University building design highlights warmth, functionality, and bioretention

The University of Massachusetts Amherst’s School of Public Health & Health Services (SPHHS) building is being constructed. Image courtesy Leers Weinzapfel Associates

The University of Massachusetts Amherst’s School of Public Health & Health Services (SPHHS) building is currently under construction.

The 2,489 m2 (26,800 sf) project will include team-based learning classrooms, seminar rooms, collaboration spaces, advising offices, and, at its center, a school-wide common space overlooking an exterior entry plaza.

Currently, SPHHS’s learning spaces are dispersed on the campus. The school’s new HUB project, designed by Leers Weinzapfel Architects, will create a unified gathering place.

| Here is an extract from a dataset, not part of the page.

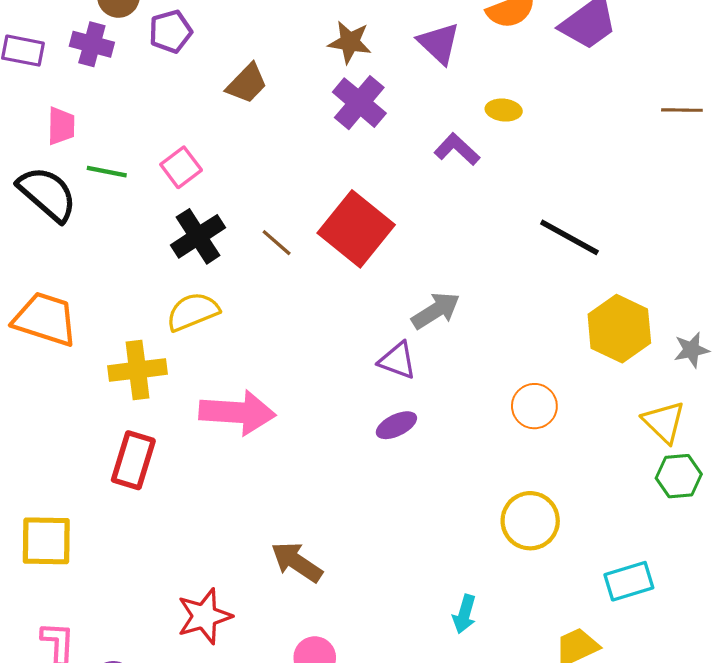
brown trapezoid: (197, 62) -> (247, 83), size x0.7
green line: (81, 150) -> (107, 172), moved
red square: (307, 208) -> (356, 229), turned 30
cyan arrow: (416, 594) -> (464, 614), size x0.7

A large plaza between the new and existing buildings will open to the main campus to the south.

Mass timber structure and a wood stair will highlight the warm and inviting shared space.

A wildflower-lined bioretention system designed with a series of weirs and spillways daylights stormwater runoff, minimizing underground pipes and cisterns.

To enter, the visitor will pass through the shaded plaza, past the glazed common area, and into a link connecting the gym and the HUB.

The exterior envelope takes inspiration from the material palette of the adjacent Totman building.

The ground floor features warm-toned metal panels, while the upper floors feature light brick in a textured pattern, referencing the limestone pilasters that define the Totman entry.

Bird-friendly triple-glazing is used throughout, with deep vertical fins providing sunlight and glare control in the glazed common area.

The project is scheduled to be completed by 2026.